I press on into the trees, picking up a broken branch to use as a walking stick. And a childish part of me mutters,
just in case I need it
. The woods are dark and I'm beginning to doubt my path when I see a small hill rising out of the trees just ahead, covered in frost-stiffened brambles. I know that George could not resist such a vantage point. When I scramble to the top of it, dropping my makeshift stick in the snow, I see that I'm right. I lift the painting into place before me, and it becomes a surreal window onto bare painted branches, imposed over the snowy landscape. Just as it appears in the painting, only the upper portion of the house is visible, and I realize I've come a considerable distance. I know, with absolute certainty, that I am standing on the place where my brother spent his last hours. Tracing the vast, lonely landscape with my eyes, I say a silent prayer that the white birches were still in his sight when he died.

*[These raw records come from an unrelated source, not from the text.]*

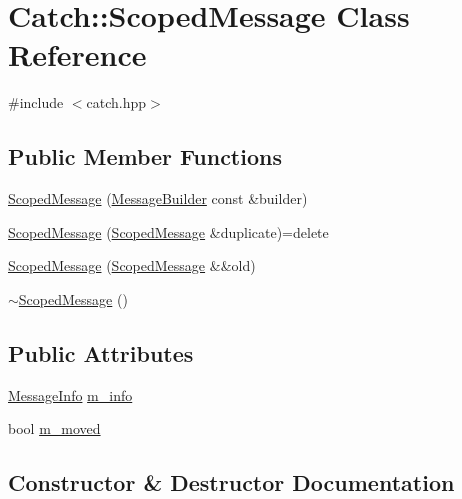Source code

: \hypertarget{class_catch_1_1_scoped_message}{}\section{Catch\+::Scoped\+Message Class Reference}
\label{class_catch_1_1_scoped_message}


{\ttfamily \#include $<$catch.\+hpp$>$}

\subsection*{Public Member Functions}
\begin{DoxyCompactItemize}
\item 
\mbox{\hyperlink{class_catch_1_1_scoped_message_a5cc59f0f2ebe840e6607f83004d49a17}{Scoped\+Message}} (\mbox{\hyperlink{struct_catch_1_1_message_builder}{Message\+Builder}} const \&builder)
\item 
\mbox{\hyperlink{class_catch_1_1_scoped_message_a5fe2e79afdfd737818c15edfc49f378e}{Scoped\+Message}} (\mbox{\hyperlink{class_catch_1_1_scoped_message}{Scoped\+Message}} \&duplicate)=delete
\item 
\mbox{\hyperlink{class_catch_1_1_scoped_message_aac833a6a2245a26e6bd5c9252ca1caa0}{Scoped\+Message}} (\mbox{\hyperlink{class_catch_1_1_scoped_message}{Scoped\+Message}} \&\&old)
\item 
\mbox{\hyperlink{class_catch_1_1_scoped_message_a43190843f9eeb84a0b42b0bc95fdf93a}{$\sim$\+Scoped\+Message}} ()
\end{DoxyCompactItemize}
\subsection*{Public Attributes}
\begin{DoxyCompactItemize}
\item 
\mbox{\hyperlink{struct_catch_1_1_message_info}{Message\+Info}} \mbox{\hyperlink{class_catch_1_1_scoped_message_ae6e1476f389cc6e1586f033b3747b27b}{m\+\_\+info}}
\item 
bool \mbox{\hyperlink{class_catch_1_1_scoped_message_a4fe5607c1f7407240a0da8405b1c12e7}{m\+\_\+moved}}
\end{DoxyCompactItemize}


\subsection{Constructor \& Destructor Documentation}
\mbox{\label{class_catch_1_1_scoped_message_a5cc59f0f2ebe840e6607f83004d49a17}}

Stella is sniffing along the ground at my feet; suddenly she goes taut, giving out a low growl that raises goose bumps on my neck. I cast a quick glance into the trees, but she's worrying at the dirty snow.

“What have you found, love?” I whisper. My heart seizes as I spy a paintbrush, half-submerged in muck. I fall to my knees and reach a tentative finger out to touch it. The handle is dotted with clots of dried red.

Growing up on a farm, you instinctively know the look of blood, the close, metallic smell of it. Every animal we ate, my father first bled from the throat, and I've seen animals giving birth more times than I can count. This is not paint or dirt.

I gaze at the terrible proof in my hands and in the snow at my feet, weak with a strange mix of relief and horror. Pain, too, knowing that George must have suffered here, alone and scared.

Stella's growl rises in intensity, and I move to calm her. Then I see the gaunt, dark figure watching me silently from the other side of the rise.